Papers Session In-person November Annual Meeting 2026

Narratives of Religious Transformation

Abstract for Online Program Book (maximum 150 words)

This session engages in both material and textual archives to investigate the processes of religious transformation. The first paper reads Toni Morrison’s Paradise as a vision of worldmaking through black maternal religious practice. It read Morrison’s own writings to theorize how regard, and self-regard specifically, emerge as religious practice of attunement, care, and attention. The second paper will seek to depict one element of the religious identity of T.S. Eliot’s play, The Cocktail Party. The author shows that the play is hybrid, combining elements of Eliot’s earlier philosophy, Christian love theology, mysticism, and Patanjali’s Yoga Sutras. The third paper considers the material and textual-archival legacy of Nellie Mae Rowe. Through readings of Rowe’s work and oral histories, the paper demonstrates how Rowe utilized acts of religious creation to invite audiences into practices of improvisation, play, and imagination amid the social realities facing rural Black Southerners in the late twentieth century.

Papers

I read Toni Morrison’s Paradise as a vision of worldmaking through black maternal religious practice. Employing character analysis, I trace how material and somatic practices are religious actions of coming into voice, or as I argue, processes of self-regard. I argue that in Paradise, regard emerges as a central fulcrum of transformation. I read Morrison’s own writings on self-regard alongside political theorist Wairimu Njoya to theorize how regard more broadly, and self-regard specifically emerge as religious practice of attunement, care, and attention. Finally, I (re)turn to Morrison’s initial address thirty-one years ago, and the ways in which her plenary took root. I place womanist ethicist Katie G. Cannon’s reflections on Morrison’s address in conversation with the practice of regard. Black women’s reproductive labor is one of the sites of ultimate religious reflection; a place where questions of justice, right relationship, possibility, harm, evil, accountability, desire and agency are enfleshed. 

 

This paper considers both the material and textual-archival legacy of Nellie Mae Rowe. Examining Rowe’s references to Africana religions, her ideologies of motherhood and childhood; and her apocalyptic and visionary theories, I argue that the artist conceived of her artistic practice and playhouse as a ministry and a sanctuary respectively. Through close readings of several pieces from Rowe’s canon of work as well as extant oral histories, I demonstrate how Rowe utilized acts of religious creation to invite audiences into practices of improvisation, play, and imagination amid the ongoing social realities facing rural Black Southerners in the late twentieth century, such as gentrification, segregation, white supremacist violence, and poverty.  
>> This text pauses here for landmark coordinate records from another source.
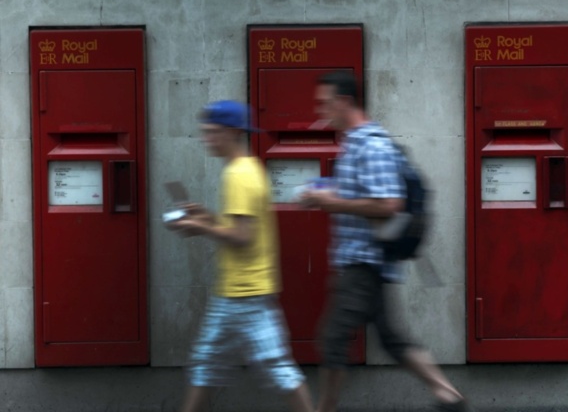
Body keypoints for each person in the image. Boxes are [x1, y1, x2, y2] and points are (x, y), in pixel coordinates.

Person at [299, 71, 475, 412]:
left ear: (345, 101)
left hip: (364, 260)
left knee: (333, 339)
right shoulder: (353, 145)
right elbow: (365, 196)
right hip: (364, 259)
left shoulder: (372, 146)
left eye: (325, 103)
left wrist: (332, 203)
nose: (320, 111)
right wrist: (323, 195)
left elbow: (388, 204)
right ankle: (448, 395)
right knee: (393, 339)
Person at [166, 100, 314, 412]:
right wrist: (206, 217)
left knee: (274, 369)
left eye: (212, 132)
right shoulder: (248, 169)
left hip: (244, 292)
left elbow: (243, 237)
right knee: (210, 365)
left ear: (233, 132)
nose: (206, 138)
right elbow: (240, 227)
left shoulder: (239, 175)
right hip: (243, 290)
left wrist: (199, 227)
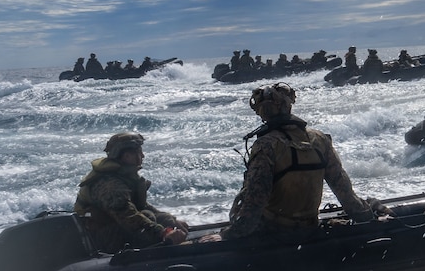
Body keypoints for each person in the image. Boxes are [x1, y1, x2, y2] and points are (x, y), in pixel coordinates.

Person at [204, 83, 376, 241]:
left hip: (273, 232)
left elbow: (255, 202)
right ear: (289, 104)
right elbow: (344, 191)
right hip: (310, 227)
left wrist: (226, 236)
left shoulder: (266, 145)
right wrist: (370, 218)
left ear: (260, 111)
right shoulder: (319, 139)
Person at [73, 132, 189, 252]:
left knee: (160, 218)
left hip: (113, 226)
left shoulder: (124, 176)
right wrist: (162, 232)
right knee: (147, 216)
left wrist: (171, 220)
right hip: (99, 239)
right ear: (127, 156)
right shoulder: (109, 184)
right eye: (139, 152)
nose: (143, 156)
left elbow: (140, 205)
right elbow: (127, 215)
This paper will seek to depict one element of the religious identity of T.S. Eliot’s play, The Cocktail Party. I wish to show, by focusing on the influence of Patanjali’s Yoga Sutras in a play with obvious Christian theology and imagery that the play is undoubtedly hybrid, creatively combining as it does elements of Eliot’s earlier philosophy, Christian love theology, mysticism, and various sources from Indian thought and practice. Further, I wish to suggest that the play itself implies a model of intersubjectivity and poetics that is partially derived from the Indian text.  In this, Eliot’s play is an incipient comparative theology that takes as its starting point the kind of detachment and contemplative attention that it also demands of its audience in the act of experiencing the play. Eliot’s play, far from reflecting a strictly orthodox Christianity, aims to re-signify the tradition through the dialogical tension it embodies.